== Dataset entries
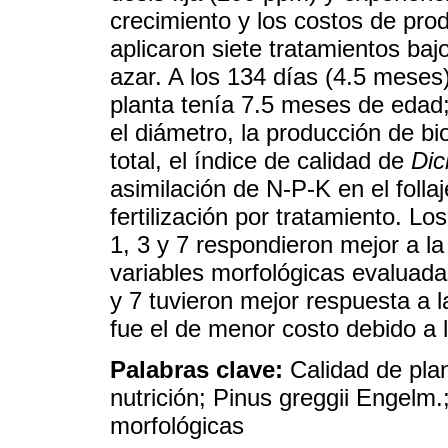
crecimiento y los costos de pr
aplicaron siete tratamientos baj
azar. A los 134 días (4.5 meses) 
planta tenía 7.5 meses de edad
el diámetro, la producción de bi
total, el índice de calidad de
Dic
asimilación de N-P-K en el folla
fertilización por tratamiento. Lo
1, 3 y 7 respondieron mejor a la 
variables morfológicas evaluada
y 7 tuvieron mejor respuesta a la
fue el de menor costo debido a la
Palabras clave:
Calidad de plan
nutrición; Pinus greggii Engelm.;
morfológicas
====
Directions >> Transcribe the text from the records above line by line, keeping every line exactly as it reads. Leave the pictures out of your answer.

Answer for the task >>
crecimiento y los costos de pr
aplicaron siete tratamientos baj
azar. A los 134 días (4.5 meses) 
planta tenía 7.5 meses de edad
el diámetro, la producción de bi
total, el índice de calidad de
Dic
asimilación de N-P-K en el folla
fertilización por tratamiento. Lo
1, 3 y 7 respondieron mejor a la 
variables morfológicas evaluada
y 7 tuvieron mejor respuesta a la
fue el de menor costo debido a la
Palabras clave:
Calidad de plan
nutrición; Pinus greggii Engelm.;
morfológicas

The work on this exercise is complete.